What you have to do |
Your task is to find every line of the data that holds the string "influence" and copy it.

Exercise data |

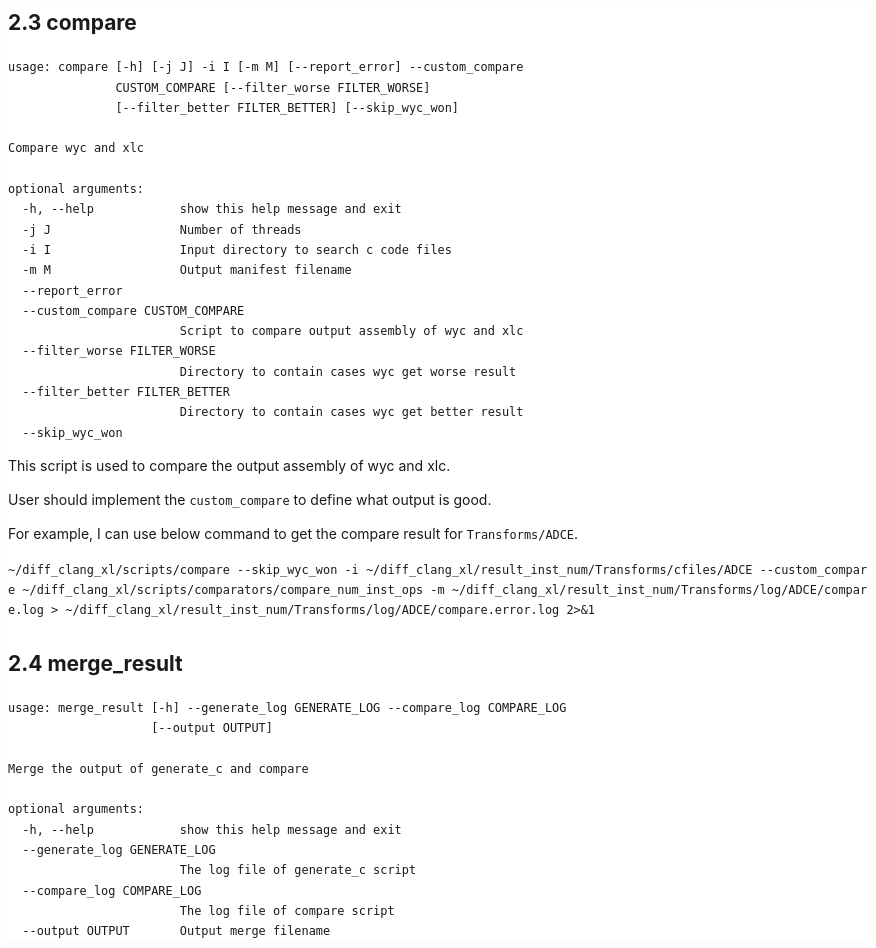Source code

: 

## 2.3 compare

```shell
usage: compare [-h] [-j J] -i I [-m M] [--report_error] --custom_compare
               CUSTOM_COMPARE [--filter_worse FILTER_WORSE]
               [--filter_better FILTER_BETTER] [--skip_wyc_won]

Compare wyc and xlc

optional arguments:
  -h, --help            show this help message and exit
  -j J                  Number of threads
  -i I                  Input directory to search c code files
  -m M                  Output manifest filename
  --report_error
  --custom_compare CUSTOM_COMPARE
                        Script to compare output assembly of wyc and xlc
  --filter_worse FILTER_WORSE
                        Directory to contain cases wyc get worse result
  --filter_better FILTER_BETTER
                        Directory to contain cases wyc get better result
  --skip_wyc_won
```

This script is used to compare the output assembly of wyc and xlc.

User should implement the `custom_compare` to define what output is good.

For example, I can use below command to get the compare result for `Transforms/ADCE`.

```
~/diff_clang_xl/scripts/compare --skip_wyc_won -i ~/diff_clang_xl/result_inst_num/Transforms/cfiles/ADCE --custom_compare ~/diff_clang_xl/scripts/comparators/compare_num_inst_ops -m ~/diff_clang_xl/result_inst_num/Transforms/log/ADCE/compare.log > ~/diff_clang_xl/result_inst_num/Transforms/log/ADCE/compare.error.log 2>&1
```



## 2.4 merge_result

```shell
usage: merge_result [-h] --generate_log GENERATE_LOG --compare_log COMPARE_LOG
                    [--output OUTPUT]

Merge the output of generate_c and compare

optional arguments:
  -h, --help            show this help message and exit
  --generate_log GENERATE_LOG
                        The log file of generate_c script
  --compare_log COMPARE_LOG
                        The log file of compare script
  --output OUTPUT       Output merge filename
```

==

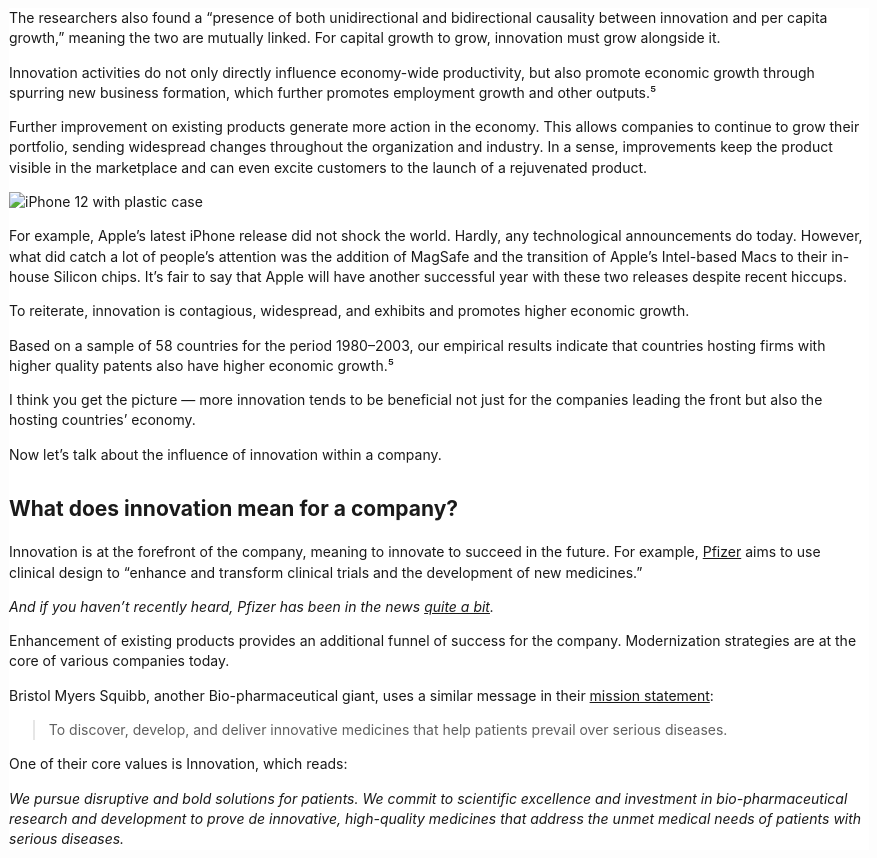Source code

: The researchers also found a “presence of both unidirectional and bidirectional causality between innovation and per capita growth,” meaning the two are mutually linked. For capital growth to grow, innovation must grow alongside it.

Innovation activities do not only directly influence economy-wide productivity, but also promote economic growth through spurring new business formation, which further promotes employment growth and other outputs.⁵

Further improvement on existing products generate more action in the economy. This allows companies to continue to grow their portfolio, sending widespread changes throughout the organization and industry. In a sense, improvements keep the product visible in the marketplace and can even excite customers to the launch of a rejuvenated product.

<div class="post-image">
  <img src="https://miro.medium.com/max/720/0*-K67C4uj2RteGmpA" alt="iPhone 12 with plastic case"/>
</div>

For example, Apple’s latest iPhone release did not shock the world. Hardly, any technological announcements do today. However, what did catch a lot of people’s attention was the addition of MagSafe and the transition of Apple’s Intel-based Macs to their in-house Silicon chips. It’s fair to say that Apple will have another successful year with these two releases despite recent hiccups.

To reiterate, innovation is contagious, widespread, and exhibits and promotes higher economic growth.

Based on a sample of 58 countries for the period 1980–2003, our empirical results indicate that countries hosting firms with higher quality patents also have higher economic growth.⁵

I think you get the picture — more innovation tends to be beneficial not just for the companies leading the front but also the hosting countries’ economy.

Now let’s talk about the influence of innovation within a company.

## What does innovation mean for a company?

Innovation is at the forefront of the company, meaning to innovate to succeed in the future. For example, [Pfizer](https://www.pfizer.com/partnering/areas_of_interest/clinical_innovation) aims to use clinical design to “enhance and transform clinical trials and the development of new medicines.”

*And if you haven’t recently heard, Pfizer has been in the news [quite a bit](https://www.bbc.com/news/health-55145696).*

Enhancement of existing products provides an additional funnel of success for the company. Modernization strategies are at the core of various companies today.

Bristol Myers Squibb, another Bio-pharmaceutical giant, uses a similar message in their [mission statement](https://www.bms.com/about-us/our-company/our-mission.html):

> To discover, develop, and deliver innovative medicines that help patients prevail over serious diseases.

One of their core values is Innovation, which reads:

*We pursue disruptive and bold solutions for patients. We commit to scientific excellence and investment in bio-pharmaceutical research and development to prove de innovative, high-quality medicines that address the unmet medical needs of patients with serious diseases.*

Reply to the task |
Innovation activities do not only directly influence economy-wide productivity, but also promote economic growth through spurring new business formation, which further promotes employment growth and other outputs.⁵
Now let’s talk about the influence of innovation within a company.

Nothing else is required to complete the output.